Start of Exercise material

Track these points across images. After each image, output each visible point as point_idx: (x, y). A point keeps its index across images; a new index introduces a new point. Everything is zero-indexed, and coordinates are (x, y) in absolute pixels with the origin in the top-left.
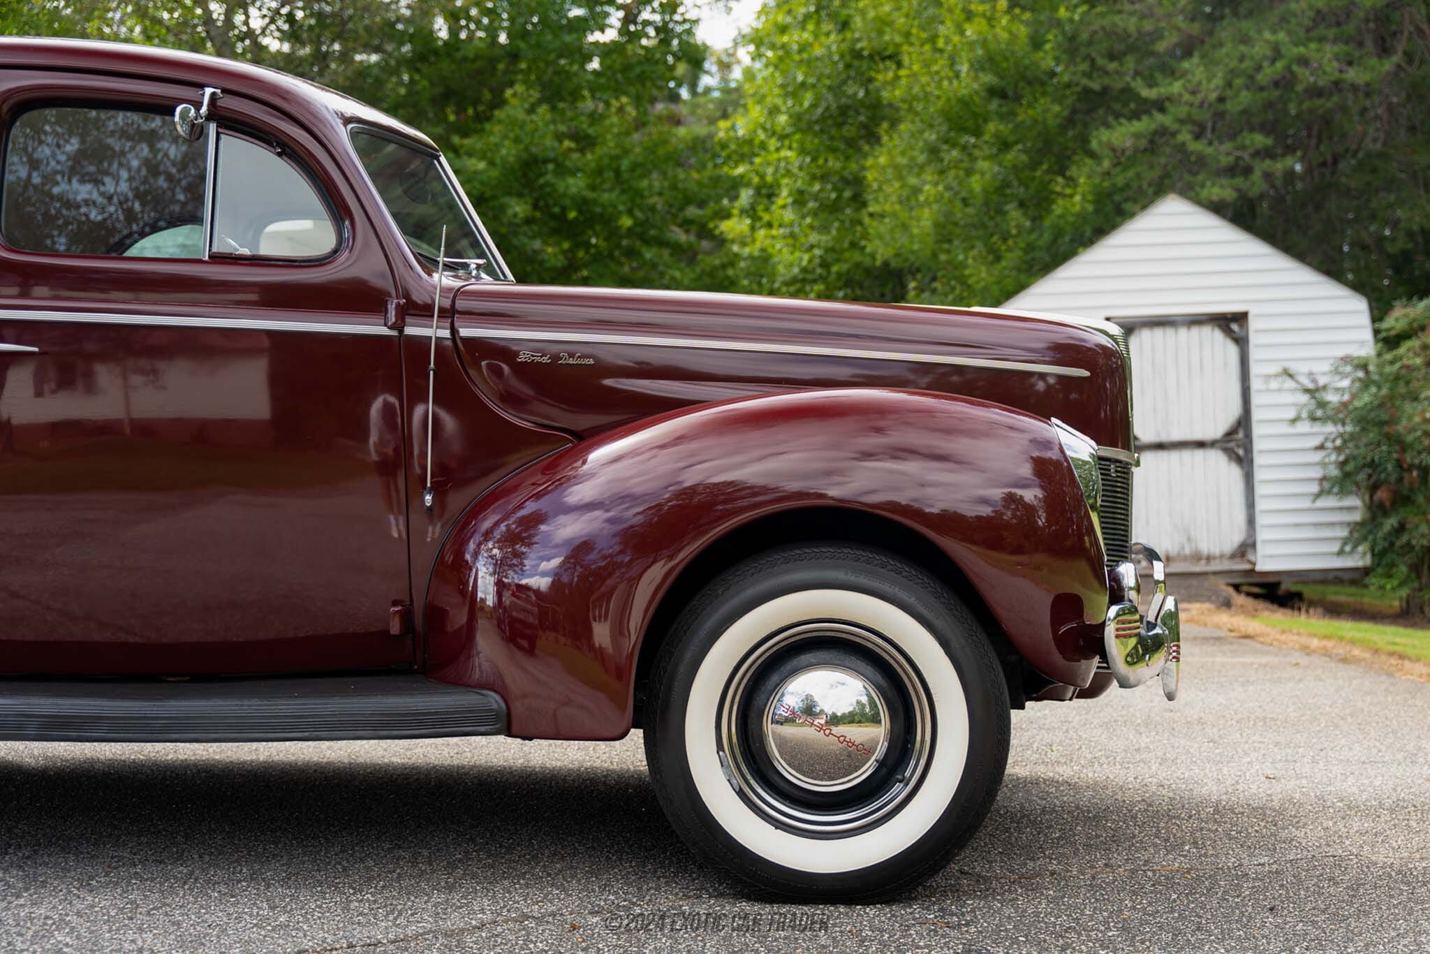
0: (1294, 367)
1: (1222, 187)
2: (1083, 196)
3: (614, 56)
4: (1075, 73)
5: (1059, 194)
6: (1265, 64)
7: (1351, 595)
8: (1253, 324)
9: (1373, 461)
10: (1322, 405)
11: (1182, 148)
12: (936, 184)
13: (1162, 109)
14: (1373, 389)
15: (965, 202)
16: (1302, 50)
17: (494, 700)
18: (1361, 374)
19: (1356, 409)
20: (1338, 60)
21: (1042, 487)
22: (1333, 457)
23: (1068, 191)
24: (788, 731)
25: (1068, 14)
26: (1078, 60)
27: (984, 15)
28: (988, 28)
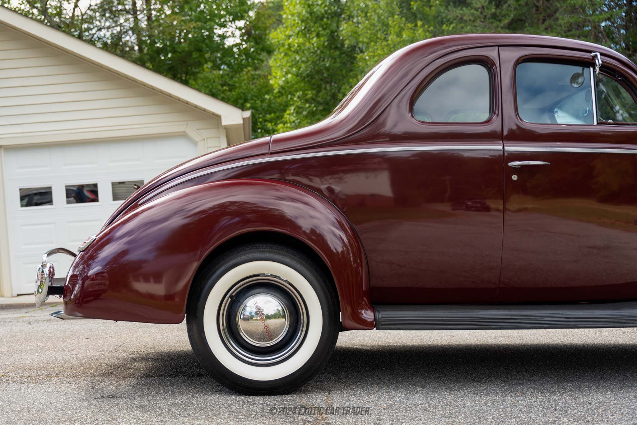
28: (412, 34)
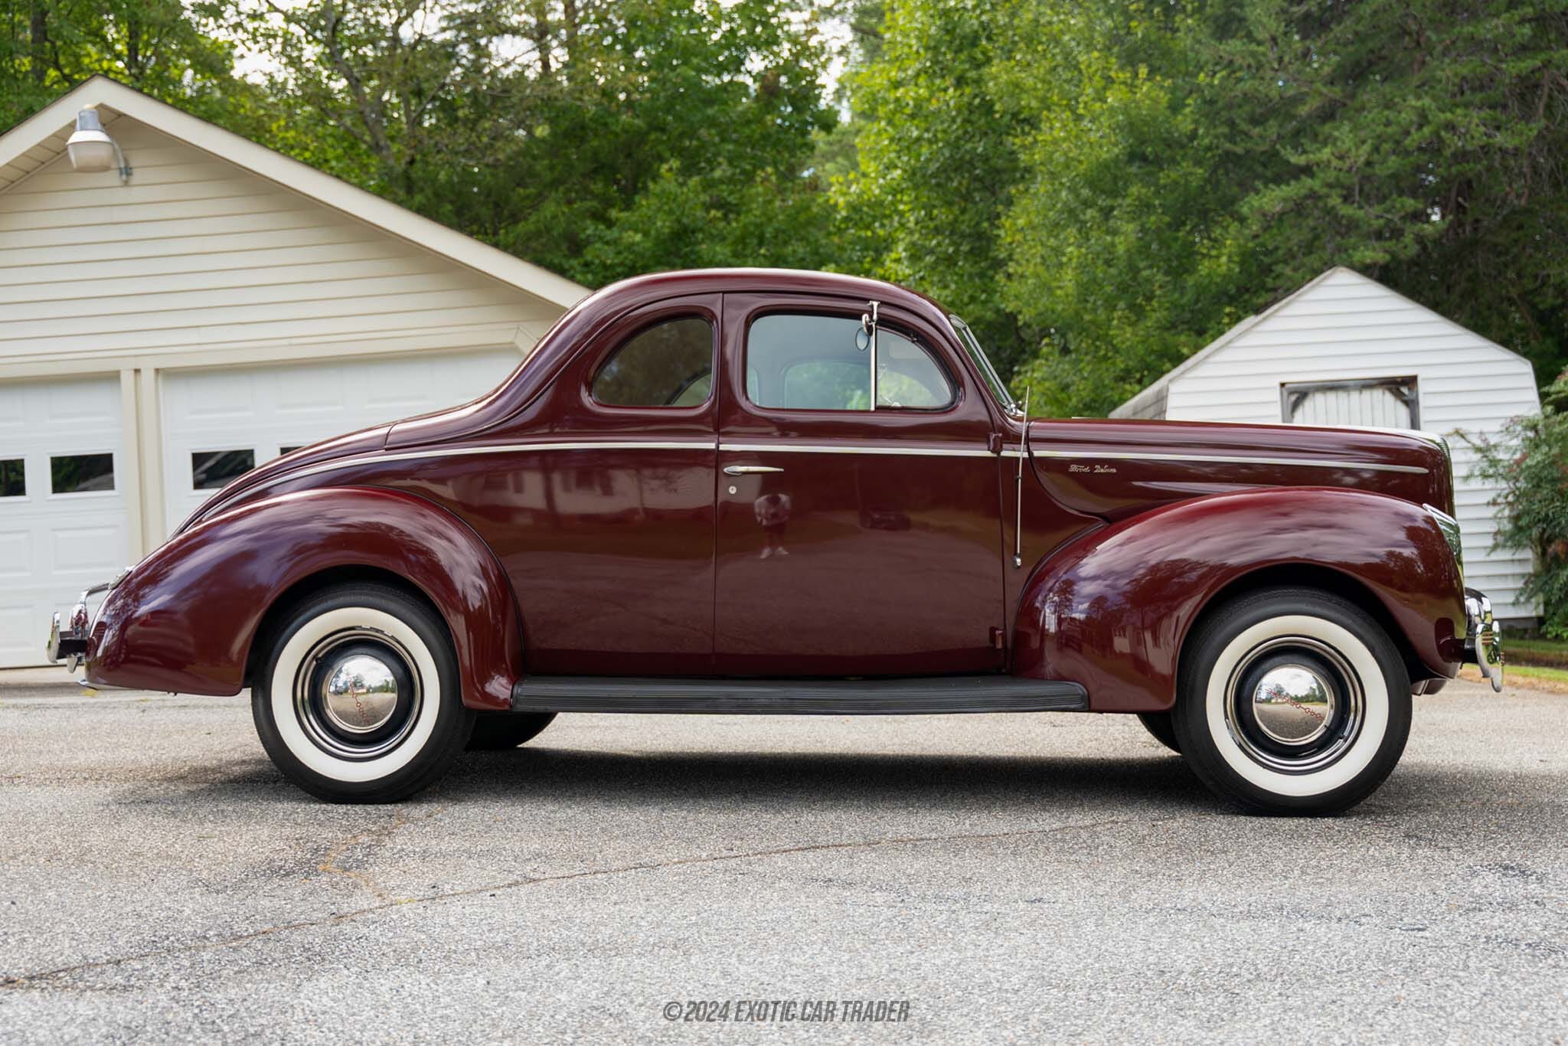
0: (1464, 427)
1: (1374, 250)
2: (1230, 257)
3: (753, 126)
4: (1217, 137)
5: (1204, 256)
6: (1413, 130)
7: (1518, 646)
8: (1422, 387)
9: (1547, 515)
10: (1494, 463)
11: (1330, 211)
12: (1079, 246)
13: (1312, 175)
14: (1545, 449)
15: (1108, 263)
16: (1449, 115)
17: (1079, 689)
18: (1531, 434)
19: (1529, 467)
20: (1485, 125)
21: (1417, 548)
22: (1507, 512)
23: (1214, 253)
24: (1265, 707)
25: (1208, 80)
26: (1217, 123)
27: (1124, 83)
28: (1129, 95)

End of Exercise material
Start of Exercise material

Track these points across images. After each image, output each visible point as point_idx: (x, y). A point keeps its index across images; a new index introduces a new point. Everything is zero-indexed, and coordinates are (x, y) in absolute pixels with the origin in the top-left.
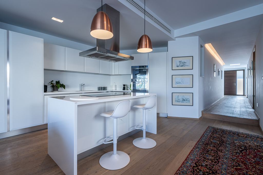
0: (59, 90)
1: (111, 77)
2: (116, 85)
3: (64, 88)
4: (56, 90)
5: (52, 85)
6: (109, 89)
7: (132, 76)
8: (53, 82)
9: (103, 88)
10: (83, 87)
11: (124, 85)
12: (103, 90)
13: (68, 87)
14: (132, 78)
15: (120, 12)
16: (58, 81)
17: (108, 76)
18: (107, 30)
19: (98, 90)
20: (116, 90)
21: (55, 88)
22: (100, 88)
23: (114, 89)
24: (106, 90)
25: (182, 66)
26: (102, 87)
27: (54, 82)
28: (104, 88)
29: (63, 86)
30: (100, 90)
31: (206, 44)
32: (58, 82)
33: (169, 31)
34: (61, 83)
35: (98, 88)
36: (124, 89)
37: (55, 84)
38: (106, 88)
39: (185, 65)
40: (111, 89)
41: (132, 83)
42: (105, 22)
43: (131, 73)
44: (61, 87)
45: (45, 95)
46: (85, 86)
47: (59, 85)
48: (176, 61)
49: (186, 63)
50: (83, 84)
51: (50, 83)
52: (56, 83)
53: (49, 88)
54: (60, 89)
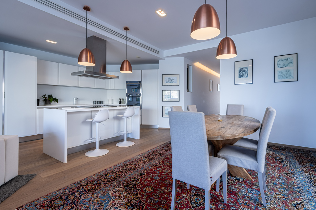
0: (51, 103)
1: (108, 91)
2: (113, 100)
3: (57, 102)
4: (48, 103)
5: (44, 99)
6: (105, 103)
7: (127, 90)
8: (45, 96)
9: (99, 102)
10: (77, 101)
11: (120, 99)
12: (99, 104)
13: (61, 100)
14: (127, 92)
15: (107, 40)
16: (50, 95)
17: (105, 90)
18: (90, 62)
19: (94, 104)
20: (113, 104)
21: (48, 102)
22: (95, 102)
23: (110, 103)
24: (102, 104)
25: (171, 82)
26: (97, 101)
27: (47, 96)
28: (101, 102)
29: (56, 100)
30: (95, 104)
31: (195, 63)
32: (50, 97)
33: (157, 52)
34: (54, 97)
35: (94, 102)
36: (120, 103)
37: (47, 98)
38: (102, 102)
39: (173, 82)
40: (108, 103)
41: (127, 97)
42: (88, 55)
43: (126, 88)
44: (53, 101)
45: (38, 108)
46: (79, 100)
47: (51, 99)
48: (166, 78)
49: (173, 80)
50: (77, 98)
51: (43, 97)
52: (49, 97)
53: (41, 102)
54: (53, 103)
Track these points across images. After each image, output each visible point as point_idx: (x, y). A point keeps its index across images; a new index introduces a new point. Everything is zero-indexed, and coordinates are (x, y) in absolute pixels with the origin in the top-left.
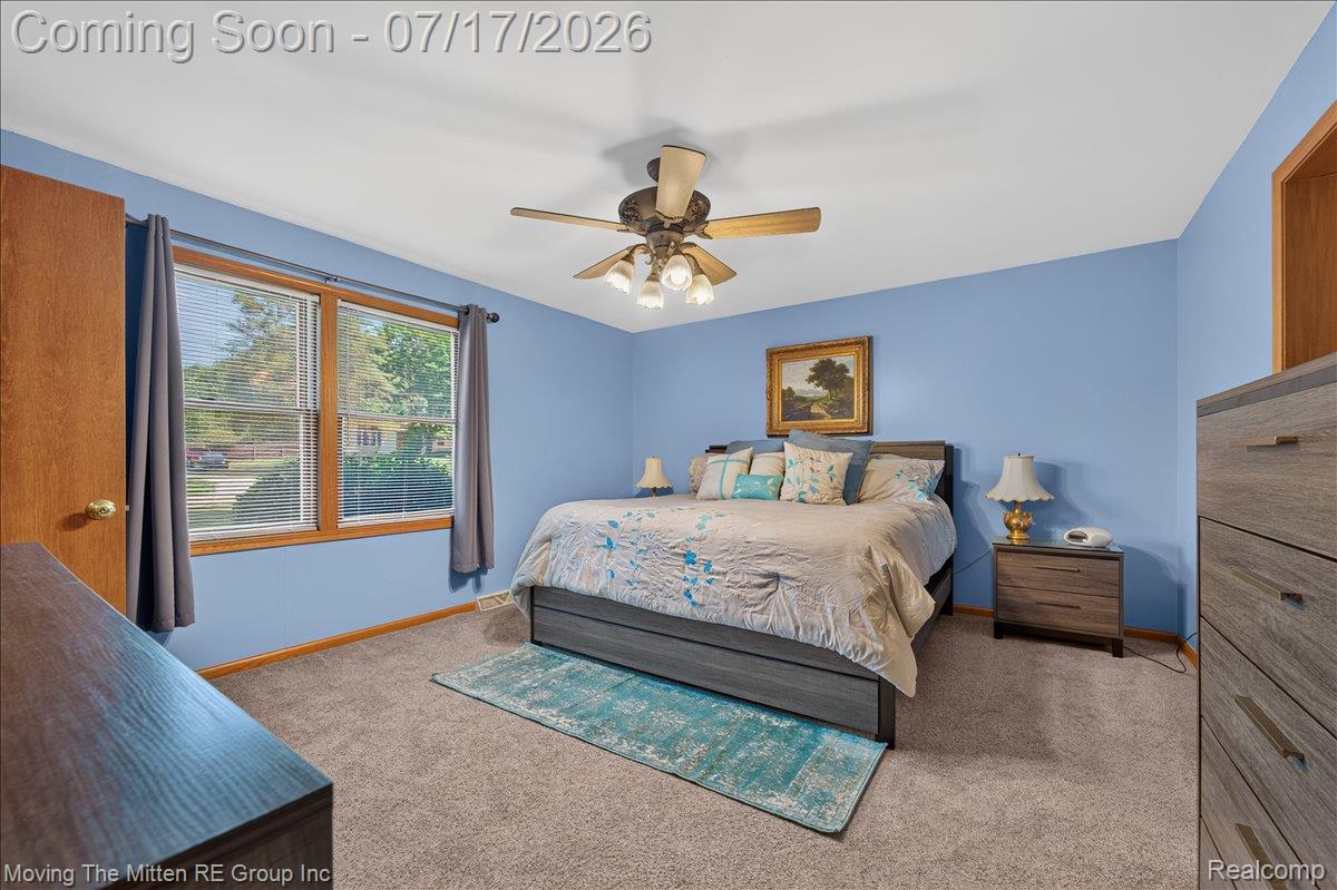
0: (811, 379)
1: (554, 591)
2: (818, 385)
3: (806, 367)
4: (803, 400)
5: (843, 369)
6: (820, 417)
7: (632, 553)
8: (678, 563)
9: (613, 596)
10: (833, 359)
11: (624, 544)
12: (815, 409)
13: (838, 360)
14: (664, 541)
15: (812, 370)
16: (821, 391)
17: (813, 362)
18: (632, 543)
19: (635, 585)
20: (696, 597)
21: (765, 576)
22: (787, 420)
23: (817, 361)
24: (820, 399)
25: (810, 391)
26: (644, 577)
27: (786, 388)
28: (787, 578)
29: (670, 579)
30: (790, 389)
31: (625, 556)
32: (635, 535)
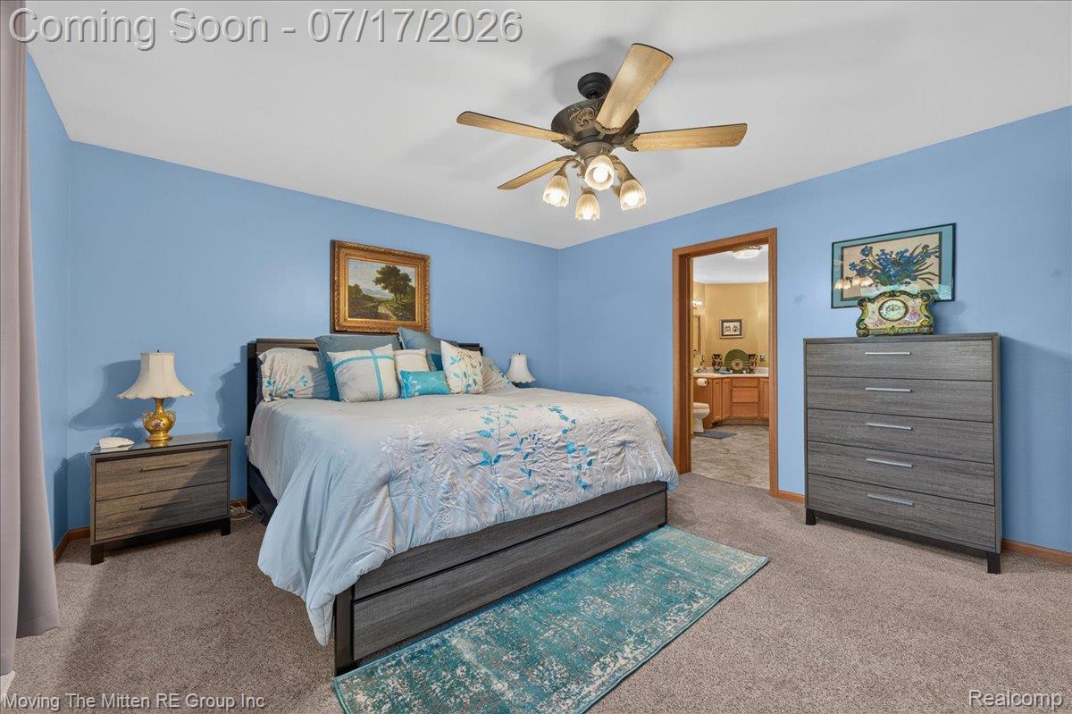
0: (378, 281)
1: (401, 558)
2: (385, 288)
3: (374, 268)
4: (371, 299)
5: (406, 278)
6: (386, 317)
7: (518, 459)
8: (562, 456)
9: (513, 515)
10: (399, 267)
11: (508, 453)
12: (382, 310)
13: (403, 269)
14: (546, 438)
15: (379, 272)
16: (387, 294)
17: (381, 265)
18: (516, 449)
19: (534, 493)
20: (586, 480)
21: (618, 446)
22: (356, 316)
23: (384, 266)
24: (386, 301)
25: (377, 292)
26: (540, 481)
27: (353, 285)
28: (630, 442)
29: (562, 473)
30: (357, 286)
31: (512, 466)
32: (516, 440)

End of Exercise material
Start of Exercise material

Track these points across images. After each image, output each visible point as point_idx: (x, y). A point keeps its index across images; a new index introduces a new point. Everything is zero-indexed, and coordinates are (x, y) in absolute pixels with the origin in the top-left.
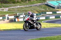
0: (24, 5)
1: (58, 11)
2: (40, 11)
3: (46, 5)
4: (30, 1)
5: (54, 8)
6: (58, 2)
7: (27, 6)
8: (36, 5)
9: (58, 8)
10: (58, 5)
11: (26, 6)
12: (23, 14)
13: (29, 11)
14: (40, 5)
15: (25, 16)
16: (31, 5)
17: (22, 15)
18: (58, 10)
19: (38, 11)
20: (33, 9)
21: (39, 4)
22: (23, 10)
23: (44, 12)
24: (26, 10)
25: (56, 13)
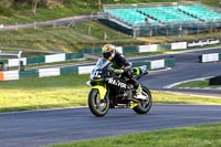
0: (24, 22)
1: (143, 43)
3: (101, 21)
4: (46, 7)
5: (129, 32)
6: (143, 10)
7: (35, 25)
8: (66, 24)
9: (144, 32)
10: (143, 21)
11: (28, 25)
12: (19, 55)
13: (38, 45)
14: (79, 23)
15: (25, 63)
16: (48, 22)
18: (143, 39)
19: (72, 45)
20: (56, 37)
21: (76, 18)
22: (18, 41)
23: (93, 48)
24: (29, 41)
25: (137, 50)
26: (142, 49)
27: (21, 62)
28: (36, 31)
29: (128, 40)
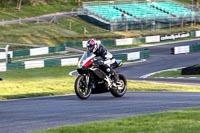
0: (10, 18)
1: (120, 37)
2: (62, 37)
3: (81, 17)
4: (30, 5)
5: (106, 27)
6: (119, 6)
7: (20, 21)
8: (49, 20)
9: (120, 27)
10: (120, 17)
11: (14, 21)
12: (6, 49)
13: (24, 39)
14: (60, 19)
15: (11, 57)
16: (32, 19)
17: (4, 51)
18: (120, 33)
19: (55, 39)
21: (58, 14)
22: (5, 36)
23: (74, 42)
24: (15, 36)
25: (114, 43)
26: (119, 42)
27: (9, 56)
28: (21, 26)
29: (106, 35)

End of Exercise material

#### Goal of the exercise
Retype, in the same exact form, the lines of the material above from the line holding "25: (182, 66)" through the line holding "43: (131, 73)".

#### Response box
25: (182, 66)
26: (102, 87)
27: (54, 82)
28: (104, 88)
29: (63, 86)
30: (100, 90)
31: (206, 44)
32: (58, 82)
33: (169, 31)
34: (61, 83)
35: (98, 88)
36: (124, 89)
37: (55, 84)
38: (106, 88)
39: (185, 65)
40: (111, 89)
41: (132, 83)
42: (105, 22)
43: (131, 73)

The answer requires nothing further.